** Work to be completed **
Reproduce the CookFlic architecture and pricing text in full, word for word.

** Selected excerpt **

The app follows MVVM with clean domain separation — SwiftUI views observe @Observable ViewModels, which delegate to protocol-based services and SwiftData repositories. A hybrid AI architecture routes between on-device (Foundation Models) and cloud (GPT-4o-mini / Gemini) based on device capability and user preference, keeping server costs minimal while supporting every iOS 26 device.

RevenueCat Integration

CookFlic uses RevenueCat for both revenue streams:

Subscription (App Access)

  • Monthly: $0.99/month
  • Yearly: $9.99/year (~16% savings)
  • 30-day free trial with a hard paywall after expiry
  • Trial countdown banner during the last 7 days
  • Dynamic CTA: "Start Your Free Trial" vs "Subscribe Now" based on eligibility

Flics (Consumable AI Credits)

Cloud AI has real per-request costs, so CookFlic uses "flics" — a simple credit currency:

  • 20 free lifetime flics for every user (enough for ~20 recipe scans or a few video imports)
  • Purchasable packs: 100, 200, 500, 1,000 flics with volume discounts up to 30%
  • Cost per operation: 1 flic for scans/imports, 15 flics for video extraction

This dual model means users on iPhone 15 Pro+ who use on-device AI pay only the subscription. Heavy cloud users or those on older devices pay proportionally to their usage. The business isn't subsidizing unlimited API calls at $0.99/month.

** Entries shown **
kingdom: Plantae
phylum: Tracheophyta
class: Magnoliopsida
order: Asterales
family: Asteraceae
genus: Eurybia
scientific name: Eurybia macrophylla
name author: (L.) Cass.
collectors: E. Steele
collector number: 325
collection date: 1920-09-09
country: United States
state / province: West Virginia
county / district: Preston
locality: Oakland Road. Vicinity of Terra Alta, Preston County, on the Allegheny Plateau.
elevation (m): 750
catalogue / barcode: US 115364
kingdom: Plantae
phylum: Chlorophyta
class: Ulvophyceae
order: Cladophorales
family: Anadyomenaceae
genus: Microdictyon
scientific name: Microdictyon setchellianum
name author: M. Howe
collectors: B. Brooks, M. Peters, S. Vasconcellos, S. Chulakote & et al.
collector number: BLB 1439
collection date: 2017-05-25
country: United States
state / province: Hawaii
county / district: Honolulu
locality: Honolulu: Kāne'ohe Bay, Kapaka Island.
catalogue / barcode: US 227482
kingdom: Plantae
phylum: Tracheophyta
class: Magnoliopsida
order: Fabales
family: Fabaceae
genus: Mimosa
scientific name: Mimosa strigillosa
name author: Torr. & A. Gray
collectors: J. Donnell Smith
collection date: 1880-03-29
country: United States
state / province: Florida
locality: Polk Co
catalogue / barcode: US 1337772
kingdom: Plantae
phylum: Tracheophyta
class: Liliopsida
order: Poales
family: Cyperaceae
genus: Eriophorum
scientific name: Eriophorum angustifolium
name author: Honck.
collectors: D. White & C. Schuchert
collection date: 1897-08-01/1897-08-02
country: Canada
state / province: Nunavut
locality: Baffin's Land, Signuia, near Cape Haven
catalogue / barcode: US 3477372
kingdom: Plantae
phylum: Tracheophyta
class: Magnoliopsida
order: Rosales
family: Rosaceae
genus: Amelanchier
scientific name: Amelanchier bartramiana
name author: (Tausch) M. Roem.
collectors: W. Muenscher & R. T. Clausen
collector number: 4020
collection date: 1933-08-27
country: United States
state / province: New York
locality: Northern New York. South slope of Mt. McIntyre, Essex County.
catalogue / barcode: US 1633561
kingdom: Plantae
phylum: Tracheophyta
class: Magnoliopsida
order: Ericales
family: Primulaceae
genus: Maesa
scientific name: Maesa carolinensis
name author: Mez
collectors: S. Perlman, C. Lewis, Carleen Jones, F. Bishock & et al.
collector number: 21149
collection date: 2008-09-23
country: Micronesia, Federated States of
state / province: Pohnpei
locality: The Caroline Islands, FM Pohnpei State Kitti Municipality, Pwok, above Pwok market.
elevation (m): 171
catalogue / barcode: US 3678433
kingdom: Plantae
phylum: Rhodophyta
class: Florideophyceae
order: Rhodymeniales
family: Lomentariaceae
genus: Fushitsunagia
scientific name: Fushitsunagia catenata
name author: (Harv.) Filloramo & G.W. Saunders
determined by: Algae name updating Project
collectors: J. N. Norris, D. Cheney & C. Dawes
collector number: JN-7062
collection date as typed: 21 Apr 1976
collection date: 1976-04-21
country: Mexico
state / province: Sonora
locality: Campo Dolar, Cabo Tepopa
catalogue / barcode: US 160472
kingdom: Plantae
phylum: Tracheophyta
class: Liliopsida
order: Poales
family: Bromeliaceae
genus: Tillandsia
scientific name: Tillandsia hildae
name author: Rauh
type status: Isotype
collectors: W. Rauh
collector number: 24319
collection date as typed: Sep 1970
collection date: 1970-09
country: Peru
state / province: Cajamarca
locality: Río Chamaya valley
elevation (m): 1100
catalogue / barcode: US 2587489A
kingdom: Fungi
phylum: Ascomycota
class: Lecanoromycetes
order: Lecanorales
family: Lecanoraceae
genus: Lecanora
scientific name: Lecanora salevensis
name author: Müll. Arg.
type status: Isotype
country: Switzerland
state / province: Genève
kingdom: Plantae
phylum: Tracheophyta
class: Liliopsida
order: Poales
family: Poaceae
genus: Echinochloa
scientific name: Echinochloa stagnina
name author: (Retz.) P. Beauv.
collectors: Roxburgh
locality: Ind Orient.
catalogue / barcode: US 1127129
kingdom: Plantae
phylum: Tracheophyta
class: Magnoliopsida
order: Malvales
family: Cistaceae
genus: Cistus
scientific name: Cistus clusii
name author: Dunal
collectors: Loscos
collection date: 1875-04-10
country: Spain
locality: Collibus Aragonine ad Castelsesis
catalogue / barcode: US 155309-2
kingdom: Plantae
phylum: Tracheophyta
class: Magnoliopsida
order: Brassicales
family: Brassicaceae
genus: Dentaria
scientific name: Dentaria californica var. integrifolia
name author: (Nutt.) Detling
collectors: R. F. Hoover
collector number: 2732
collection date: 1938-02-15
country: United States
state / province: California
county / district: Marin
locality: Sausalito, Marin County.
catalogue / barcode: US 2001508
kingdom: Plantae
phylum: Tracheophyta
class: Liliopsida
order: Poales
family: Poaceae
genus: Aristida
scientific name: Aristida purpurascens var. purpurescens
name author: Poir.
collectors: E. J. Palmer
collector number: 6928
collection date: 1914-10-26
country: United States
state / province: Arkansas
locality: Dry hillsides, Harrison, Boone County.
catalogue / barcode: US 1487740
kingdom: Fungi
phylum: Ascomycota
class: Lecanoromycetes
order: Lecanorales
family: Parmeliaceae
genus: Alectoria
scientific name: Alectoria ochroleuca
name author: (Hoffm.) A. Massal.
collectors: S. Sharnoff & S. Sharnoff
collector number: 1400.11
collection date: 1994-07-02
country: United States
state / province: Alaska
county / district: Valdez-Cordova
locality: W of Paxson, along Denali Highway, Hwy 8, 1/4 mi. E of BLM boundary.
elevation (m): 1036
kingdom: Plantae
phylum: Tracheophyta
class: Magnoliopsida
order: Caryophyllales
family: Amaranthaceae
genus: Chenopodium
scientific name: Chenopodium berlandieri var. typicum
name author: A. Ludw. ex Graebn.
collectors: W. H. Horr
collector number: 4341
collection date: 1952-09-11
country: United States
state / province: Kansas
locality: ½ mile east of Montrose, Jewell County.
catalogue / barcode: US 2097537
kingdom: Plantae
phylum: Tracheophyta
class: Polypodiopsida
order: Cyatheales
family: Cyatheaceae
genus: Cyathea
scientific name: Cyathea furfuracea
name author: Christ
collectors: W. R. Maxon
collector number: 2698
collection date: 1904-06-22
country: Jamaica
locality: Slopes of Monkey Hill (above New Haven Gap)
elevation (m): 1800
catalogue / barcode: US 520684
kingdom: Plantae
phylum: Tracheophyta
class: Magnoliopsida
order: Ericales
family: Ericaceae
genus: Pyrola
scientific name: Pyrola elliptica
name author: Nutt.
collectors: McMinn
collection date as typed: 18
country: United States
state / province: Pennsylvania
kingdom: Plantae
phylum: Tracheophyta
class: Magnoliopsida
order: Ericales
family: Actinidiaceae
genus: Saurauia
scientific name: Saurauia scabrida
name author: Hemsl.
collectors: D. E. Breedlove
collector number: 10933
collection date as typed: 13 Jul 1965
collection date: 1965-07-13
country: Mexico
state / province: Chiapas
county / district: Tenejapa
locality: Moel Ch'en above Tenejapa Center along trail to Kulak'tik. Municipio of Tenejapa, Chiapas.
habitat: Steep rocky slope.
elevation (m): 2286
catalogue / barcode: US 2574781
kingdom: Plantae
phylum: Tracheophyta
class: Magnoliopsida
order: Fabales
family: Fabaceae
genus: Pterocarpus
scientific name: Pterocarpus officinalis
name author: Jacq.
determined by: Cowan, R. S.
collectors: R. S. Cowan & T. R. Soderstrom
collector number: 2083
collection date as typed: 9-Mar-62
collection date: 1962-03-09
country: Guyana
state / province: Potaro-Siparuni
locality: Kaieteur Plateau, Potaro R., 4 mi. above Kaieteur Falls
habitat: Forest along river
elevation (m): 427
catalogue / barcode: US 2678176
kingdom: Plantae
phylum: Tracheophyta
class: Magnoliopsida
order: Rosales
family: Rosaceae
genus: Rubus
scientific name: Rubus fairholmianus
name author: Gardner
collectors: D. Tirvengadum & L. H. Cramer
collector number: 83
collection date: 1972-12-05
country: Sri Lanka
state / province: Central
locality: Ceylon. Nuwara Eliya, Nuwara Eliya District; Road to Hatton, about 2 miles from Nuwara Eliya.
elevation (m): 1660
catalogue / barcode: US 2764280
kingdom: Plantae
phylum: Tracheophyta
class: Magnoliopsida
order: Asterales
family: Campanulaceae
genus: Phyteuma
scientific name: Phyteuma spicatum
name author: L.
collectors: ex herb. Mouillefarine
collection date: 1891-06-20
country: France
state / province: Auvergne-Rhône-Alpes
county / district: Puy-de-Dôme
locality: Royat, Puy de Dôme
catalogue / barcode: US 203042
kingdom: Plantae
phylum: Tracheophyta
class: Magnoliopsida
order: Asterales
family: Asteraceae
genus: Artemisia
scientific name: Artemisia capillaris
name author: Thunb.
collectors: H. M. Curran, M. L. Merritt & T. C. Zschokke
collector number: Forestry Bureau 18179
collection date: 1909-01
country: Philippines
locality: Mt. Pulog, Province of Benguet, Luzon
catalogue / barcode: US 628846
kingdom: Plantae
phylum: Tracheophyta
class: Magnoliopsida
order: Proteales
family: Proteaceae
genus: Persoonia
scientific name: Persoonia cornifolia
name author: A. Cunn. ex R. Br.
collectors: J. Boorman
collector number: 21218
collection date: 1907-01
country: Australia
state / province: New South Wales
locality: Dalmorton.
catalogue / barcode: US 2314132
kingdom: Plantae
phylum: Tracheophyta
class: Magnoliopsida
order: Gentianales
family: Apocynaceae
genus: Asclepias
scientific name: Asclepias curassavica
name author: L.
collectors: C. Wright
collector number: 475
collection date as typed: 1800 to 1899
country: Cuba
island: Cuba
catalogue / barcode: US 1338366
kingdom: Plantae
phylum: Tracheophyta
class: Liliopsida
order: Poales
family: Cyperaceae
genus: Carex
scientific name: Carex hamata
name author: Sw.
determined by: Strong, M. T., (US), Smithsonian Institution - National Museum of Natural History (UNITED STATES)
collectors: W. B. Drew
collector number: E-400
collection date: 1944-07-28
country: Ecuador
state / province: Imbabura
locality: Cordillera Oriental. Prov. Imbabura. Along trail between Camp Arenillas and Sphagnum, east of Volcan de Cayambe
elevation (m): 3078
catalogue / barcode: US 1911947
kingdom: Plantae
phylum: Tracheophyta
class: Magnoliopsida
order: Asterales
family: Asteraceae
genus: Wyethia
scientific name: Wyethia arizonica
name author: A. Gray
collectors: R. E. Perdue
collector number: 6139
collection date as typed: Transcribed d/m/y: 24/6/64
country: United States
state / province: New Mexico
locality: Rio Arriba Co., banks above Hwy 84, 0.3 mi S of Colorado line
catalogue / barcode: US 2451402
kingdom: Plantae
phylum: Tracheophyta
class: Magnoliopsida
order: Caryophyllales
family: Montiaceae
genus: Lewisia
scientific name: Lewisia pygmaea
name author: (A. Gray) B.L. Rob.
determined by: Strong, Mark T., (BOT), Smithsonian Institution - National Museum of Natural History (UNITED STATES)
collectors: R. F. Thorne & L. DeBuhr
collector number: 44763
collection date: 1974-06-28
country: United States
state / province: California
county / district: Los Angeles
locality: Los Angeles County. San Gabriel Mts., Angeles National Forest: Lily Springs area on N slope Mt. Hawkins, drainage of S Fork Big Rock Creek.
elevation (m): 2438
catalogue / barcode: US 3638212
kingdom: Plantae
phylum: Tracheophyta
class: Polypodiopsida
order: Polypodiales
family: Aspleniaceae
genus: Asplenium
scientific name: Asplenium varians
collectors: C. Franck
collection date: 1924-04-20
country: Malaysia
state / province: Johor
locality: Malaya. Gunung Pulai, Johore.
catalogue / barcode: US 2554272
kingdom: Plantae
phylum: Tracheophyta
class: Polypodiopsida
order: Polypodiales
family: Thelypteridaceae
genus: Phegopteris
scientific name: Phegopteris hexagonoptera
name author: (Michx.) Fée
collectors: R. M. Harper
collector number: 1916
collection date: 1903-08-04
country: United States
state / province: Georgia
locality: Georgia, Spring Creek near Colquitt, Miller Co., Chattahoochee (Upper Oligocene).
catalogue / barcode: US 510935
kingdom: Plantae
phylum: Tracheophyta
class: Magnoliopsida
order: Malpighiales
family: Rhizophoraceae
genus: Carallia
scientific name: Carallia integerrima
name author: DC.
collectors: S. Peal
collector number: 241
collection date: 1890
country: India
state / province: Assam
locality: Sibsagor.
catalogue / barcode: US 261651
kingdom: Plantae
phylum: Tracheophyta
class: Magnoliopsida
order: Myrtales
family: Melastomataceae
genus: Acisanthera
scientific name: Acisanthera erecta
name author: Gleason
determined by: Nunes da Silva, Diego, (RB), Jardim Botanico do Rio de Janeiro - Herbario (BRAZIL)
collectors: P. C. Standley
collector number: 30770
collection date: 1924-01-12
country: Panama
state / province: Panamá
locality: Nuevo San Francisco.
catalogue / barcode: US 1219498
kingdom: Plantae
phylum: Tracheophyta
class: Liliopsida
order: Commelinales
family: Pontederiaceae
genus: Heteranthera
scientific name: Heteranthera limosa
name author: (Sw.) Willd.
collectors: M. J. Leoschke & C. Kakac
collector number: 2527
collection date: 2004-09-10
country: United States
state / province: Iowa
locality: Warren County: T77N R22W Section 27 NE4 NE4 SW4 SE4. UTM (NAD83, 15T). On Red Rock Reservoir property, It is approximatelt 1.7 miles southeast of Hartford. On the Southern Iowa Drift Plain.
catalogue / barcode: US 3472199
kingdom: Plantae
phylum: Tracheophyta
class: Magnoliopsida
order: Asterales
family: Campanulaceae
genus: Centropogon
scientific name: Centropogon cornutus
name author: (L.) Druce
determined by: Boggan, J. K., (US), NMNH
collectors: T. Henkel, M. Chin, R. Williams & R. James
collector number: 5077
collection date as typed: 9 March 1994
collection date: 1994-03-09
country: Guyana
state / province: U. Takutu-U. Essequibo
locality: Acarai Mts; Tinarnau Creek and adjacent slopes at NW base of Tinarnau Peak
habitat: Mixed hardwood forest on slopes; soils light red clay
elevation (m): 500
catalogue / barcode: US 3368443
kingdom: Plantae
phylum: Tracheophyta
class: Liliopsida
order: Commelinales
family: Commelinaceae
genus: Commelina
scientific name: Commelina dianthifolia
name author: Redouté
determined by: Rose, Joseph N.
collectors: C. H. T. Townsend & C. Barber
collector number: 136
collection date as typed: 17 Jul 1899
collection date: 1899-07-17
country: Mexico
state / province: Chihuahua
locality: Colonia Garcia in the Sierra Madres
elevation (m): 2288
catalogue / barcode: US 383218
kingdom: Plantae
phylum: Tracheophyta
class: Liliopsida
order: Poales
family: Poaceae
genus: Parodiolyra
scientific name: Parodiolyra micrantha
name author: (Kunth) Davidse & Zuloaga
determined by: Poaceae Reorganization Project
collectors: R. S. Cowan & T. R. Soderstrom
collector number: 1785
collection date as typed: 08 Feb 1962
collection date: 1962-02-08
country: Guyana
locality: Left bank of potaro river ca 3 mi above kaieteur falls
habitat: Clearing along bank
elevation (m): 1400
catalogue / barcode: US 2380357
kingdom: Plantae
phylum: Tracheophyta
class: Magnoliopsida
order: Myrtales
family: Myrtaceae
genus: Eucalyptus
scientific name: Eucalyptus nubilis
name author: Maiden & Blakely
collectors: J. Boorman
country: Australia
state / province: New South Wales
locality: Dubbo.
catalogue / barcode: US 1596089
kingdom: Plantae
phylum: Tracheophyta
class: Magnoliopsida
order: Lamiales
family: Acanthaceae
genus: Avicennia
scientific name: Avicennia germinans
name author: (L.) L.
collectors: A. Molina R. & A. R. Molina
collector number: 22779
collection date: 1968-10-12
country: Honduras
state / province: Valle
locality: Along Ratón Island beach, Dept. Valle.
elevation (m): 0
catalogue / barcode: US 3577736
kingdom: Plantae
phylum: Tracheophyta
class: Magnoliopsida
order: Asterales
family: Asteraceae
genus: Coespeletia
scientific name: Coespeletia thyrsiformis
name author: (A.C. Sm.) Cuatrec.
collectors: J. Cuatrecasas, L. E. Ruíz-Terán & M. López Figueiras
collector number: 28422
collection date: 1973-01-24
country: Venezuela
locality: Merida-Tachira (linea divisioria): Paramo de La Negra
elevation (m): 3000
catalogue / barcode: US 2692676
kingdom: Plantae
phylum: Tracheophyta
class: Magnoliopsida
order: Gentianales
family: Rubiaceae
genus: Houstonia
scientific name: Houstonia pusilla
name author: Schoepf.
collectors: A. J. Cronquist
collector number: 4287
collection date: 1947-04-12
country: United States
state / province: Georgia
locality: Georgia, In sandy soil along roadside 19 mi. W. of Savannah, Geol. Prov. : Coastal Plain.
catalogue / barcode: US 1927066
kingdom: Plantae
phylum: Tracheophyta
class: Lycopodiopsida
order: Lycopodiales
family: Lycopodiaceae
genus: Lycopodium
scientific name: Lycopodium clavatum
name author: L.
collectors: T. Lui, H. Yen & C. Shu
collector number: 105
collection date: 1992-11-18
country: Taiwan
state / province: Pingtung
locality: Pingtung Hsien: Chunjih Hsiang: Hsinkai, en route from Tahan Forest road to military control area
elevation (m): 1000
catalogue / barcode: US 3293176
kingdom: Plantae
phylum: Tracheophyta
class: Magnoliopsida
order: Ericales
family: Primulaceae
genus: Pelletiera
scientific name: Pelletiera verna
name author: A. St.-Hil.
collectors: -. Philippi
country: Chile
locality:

** Exercise solution **
The app follows MVVM with clean domain separation — SwiftUI views observe @Observable ViewModels, which delegate to protocol-based services and SwiftData repositories. A hybrid AI architecture routes between on-device (Foundation Models) and cloud (GPT-4o-mini / Gemini) based on device capability and user preference, keeping server costs minimal while supporting every iOS 26 device.

RevenueCat Integration

CookFlic uses RevenueCat for both revenue streams:

Subscription (App Access)

  • Monthly: $0.99/month
  • Yearly: $9.99/year (~16% savings)
  • 30-day free trial with a hard paywall after expiry
  • Trial countdown banner during the last 7 days
  • Dynamic CTA: "Start Your Free Trial" vs "Subscribe Now" based on eligibility

Flics (Consumable AI Credits)

Cloud AI has real per-request costs, so CookFlic uses "flics" — a simple credit currency:

  • 20 free lifetime flics for every user (enough for ~20 recipe scans or a few video imports)
  • Purchasable packs: 100, 200, 500, 1,000 flics with volume discounts up to 30%
  • Cost per operation: 1 flic for scans/imports, 15 flics for video extraction

This dual model means users on iPhone 15 Pro+ who use on-device AI pay only the subscription. Heavy cloud users or those on older devices pay proportionally to their usage. The business isn't subsidizing unlimited API calls at $0.99/month.